> **Task statement**
Give again, word for word, each line below starting at the one that contains "About Assette" and ending at the one that contains "About eVestment".

> **Material provided**
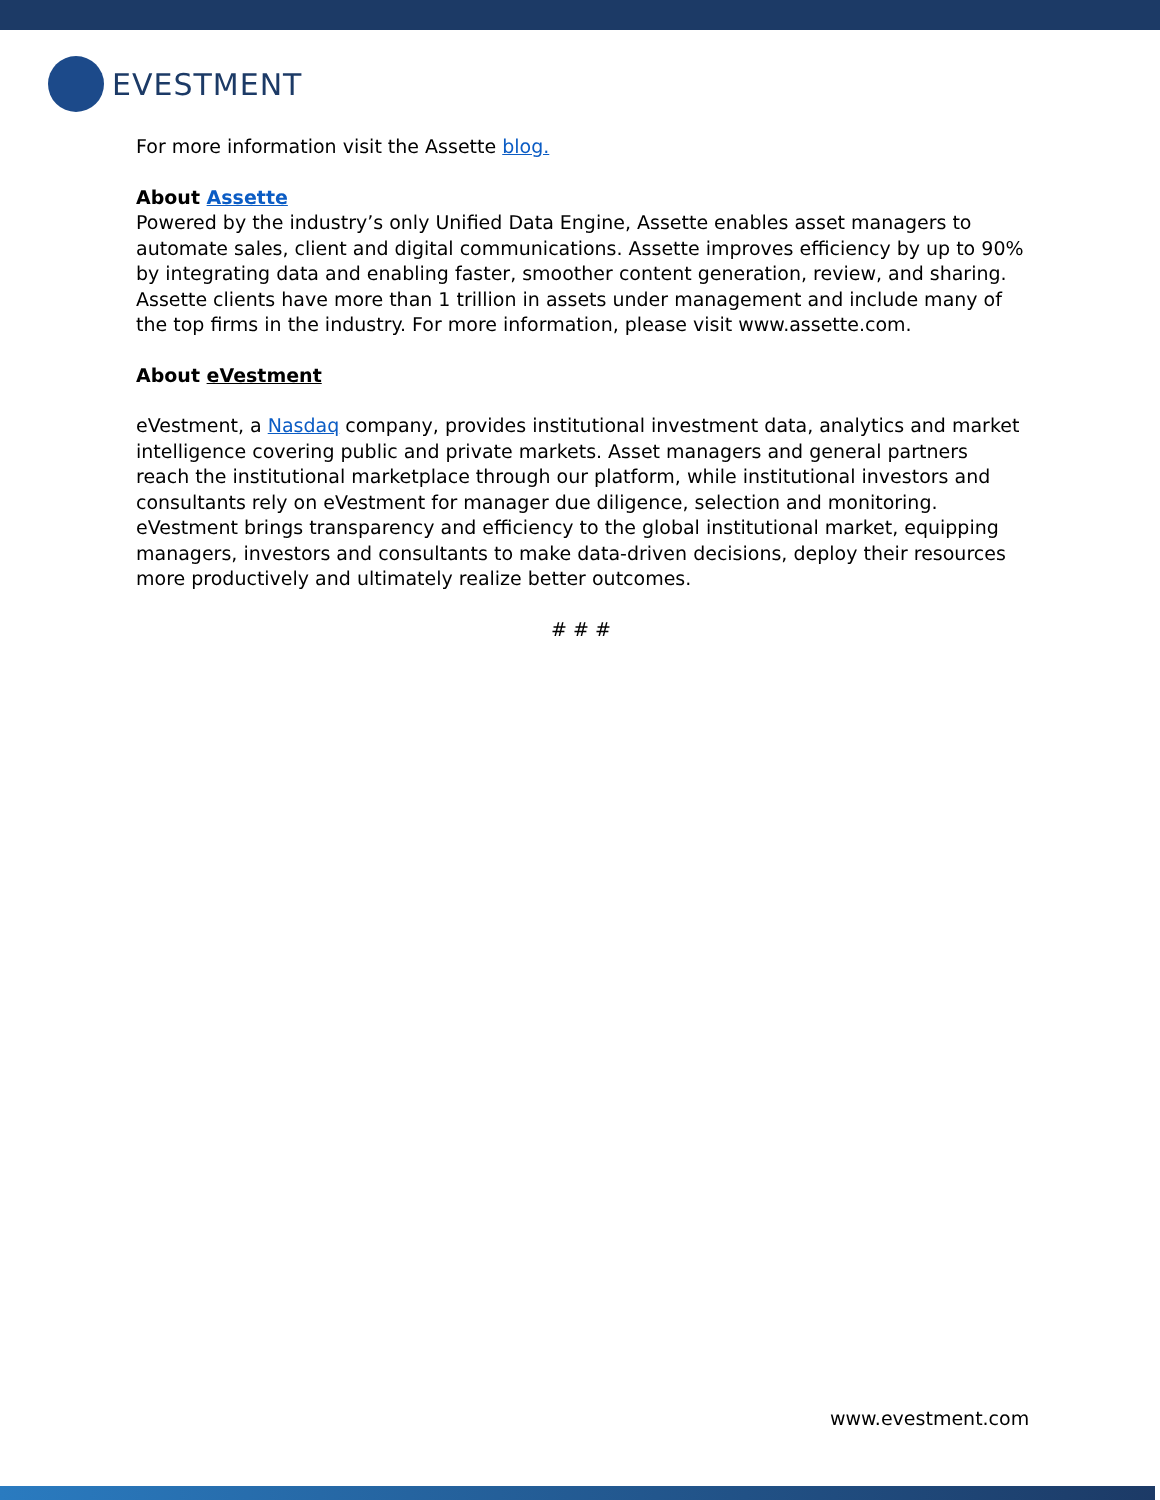EVESTMENT
For more information visit the Assette blog.
About Assette
Powered by the industry’s only Unified Data Engine, Assette enables asset managers to automate sales, client and digital communications. Assette improves efficiency by up to 90% by integrating data and enabling faster, smoother content generation, review, and sharing. Assette clients have more than 1 trillion in assets under management and include many of the top firms in the industry. For more information, please visit www.assette.com.
About eVestment
eVestment, a Nasdaq company, provides institutional investment data, analytics and market intelligence covering public and private markets. Asset managers and general partners reach the institutional marketplace through our platform, while institutional investors and consultants rely on eVestment for manager due diligence, selection and monitoring. eVestment brings transparency and efficiency to the global institutional market, equipping managers, investors and consultants to make data-driven decisions, deploy their resources more productively and ultimately realize better outcomes.
# # #
www.evestment.com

> **Written response**
About Assette
Powered by the industry’s only Unified Data Engine, Assette enables asset managers to automate sales, client and digital communications. Assette improves efficiency by up to 90% by integrating data and enabling faster, smoother content generation, review, and sharing. Assette clients have more than 1 trillion in assets under management and include many of the top firms in the industry. For more information, please visit www.assette.com.
About eVestment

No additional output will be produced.